Pelo Estatuto da Criança e do Adolescente, crianças não podem ser acauteladas ou internadas em Centros Socioeducativos, mas é preocupante o seu envolvimento em ocorrências policiais, como no apedrejamento de ônibus na Vila Ideal, fato que levou à reunião, ontem, entre representantes da Polícia Militar e da empresa de transporte coletivo afetada. Em dois meses, segundo os relatos, foram registradas seis ocorrências, com duas vítimas com ferimentos no rosto. De pronto, a indagação que se faz é: como lidar com casos como esses, nos quais todos os suspeitos de envolvimento não chegaram, sequer, à adolescência?
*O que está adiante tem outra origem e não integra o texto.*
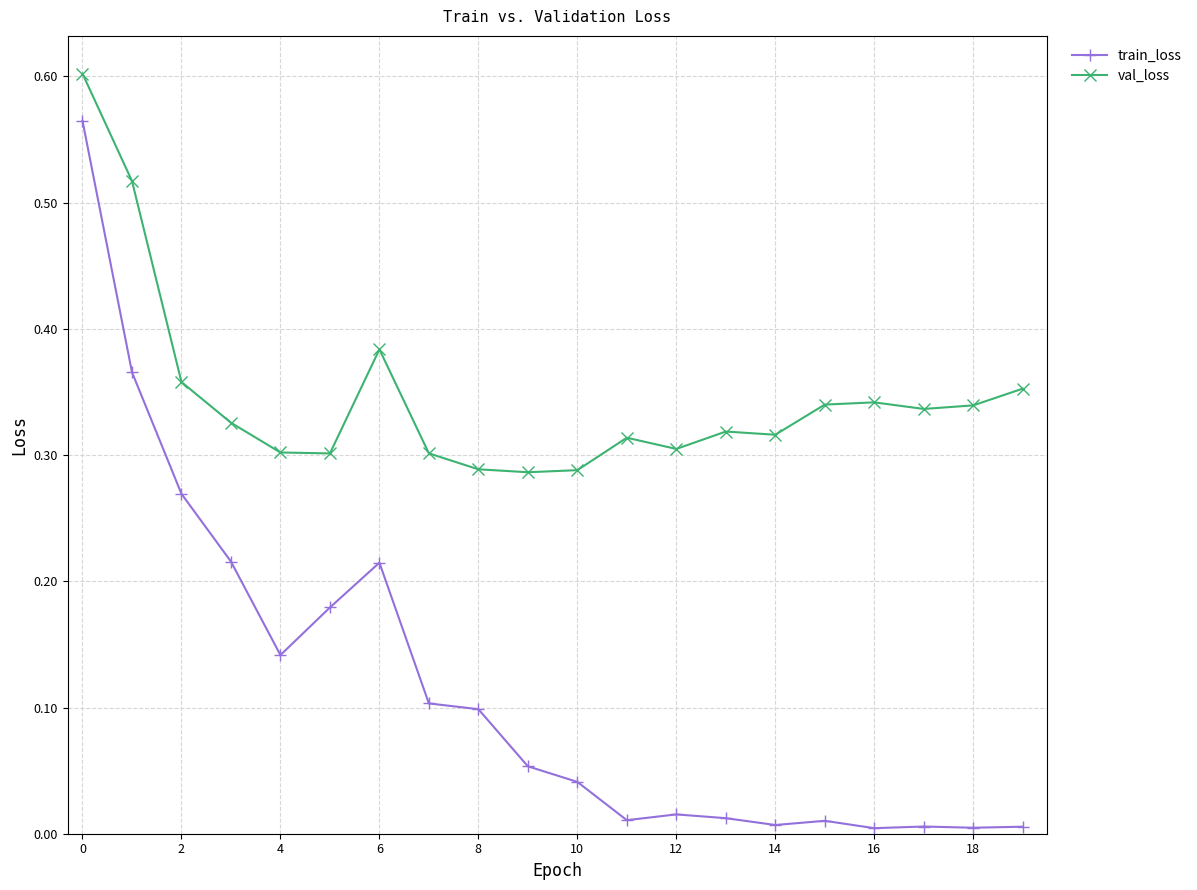

Count the val_loss values in the range 0 to 1.

20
O juizado especial, de uma certa forma, está de mãos e pés atados, pois o máximo que se pode fazer é o atendimento especial às pessoas em situação de risco.
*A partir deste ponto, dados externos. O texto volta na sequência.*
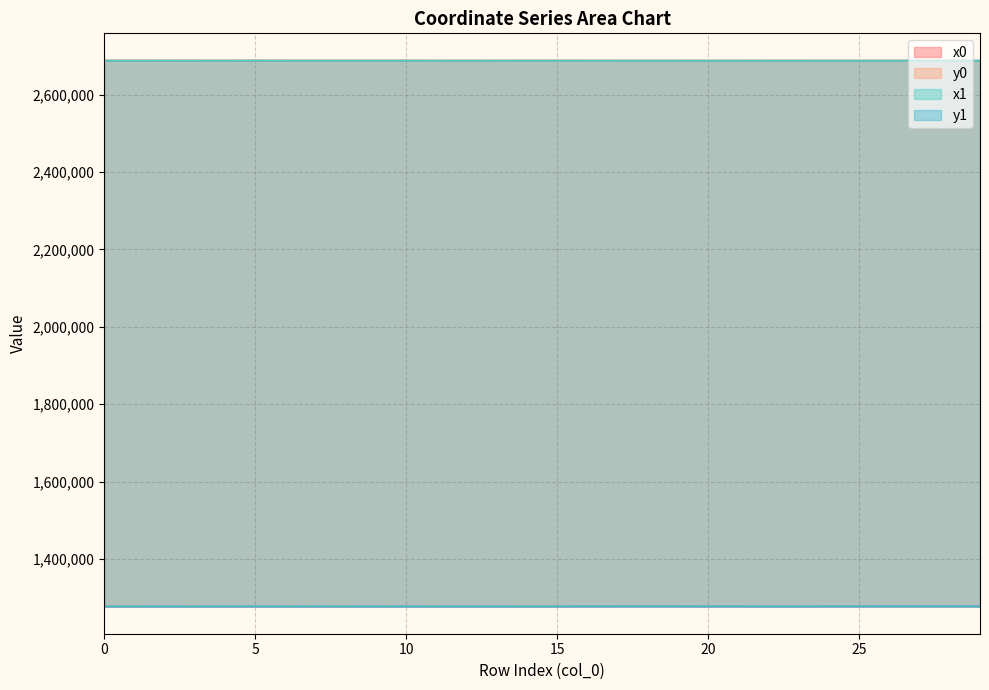

At which category does x0 reach its first local peak?

2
De novo, cria-se a discussão em torno da família. Enquanto ela não tiver uma estrutura adequada, cada vez mais cedo começará a delinquência. Como formar um cidadão num ambiente em que os demais também se envolvem em ilícitos? Casos como esse acabam sendo rotina, exigindo, pois, mais ação social do que policial, embora esta também seja vital para coibir a movimentação desses grupos. Até agora, duas pessoas tiveram ferimentos relativamente leves, mas há sempre margem para fatos mais graves.

A discussão não se esgota, uma vez que, no encontro entre a PM e os proprietários das empresas de ônibus, o problema tornou-se preocupação coletiva. Se nada for feito, haverá sempre a possibilidade de desdobramentos em outras regiões. O crime – organizado ou não – foi o primeiro a perceber a estratégia de usar menores de 18 anos em suas ações, principalmente de tráfico, já que são inimputáveis, sofrendo apenas restrições contidas no ECA, mesmo sendo esse um importante instrumento do Estado. Com crianças entrando no submundo da violência em fase tão prematura, é necessário impedir que elas também sejam massa de manobra ou soldados dos adultos infratores.